認知症の医療とケア、そして当事者と、認知症に関わるすべての専門領域を、今は長谷川さん自身の身体を通して検証する日常を過ごしていると言えるだろう。

長谷川さんの語る「絆」「支え合い」「ぬくもり」には、その背後に長谷川さんの半世紀を越える認知症への蓄積された思想と哲学が込められ、ある必然で選びとられた覚悟の言葉として発せられている。だから、私たちの心深くにまで響いてくる。

2007年の私たちのフォーラムには、当時の家族の会代表の高見国生さんや他のメンバーとともに登壇している。そのフォーラムの最後に長谷川さんは柔らかに、しかし決意込めて、こう述べた。

「私は認知症対策の最終ゴールは、やっぱりまちづくりじゃないかと思うんです。
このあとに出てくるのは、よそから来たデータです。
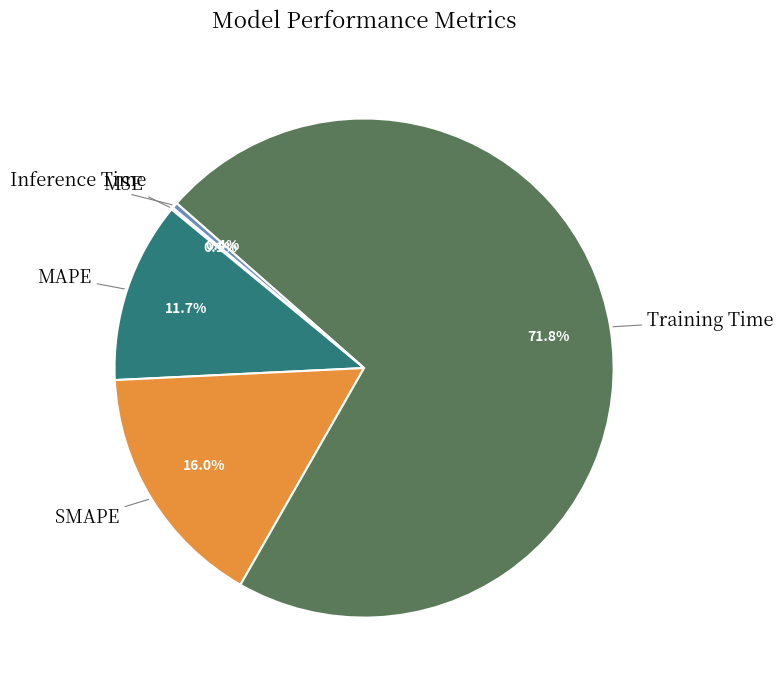

Which slice represents more than half of the pie?

Training Time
一握りの専門家がいるとか、ある施設がいいというだけでは、認知症の人は本当に安心して暮らせない。やはり市民一人一人がちょっとした支え合いができれば、認知症になっても大丈夫な社会になると思うんです」

今から10年以上前にすでに地域の力に目を向け、認知症になっても安心のまち、「認知症とともに生きる社会」を繰り返し提言していたのだった。
パーソンセンタードケアから「パーソンセンタードソサエティ」に。
長谷川和夫先生の人生の歩みは、認知症を通した普遍の世界観をくっきりと描いている。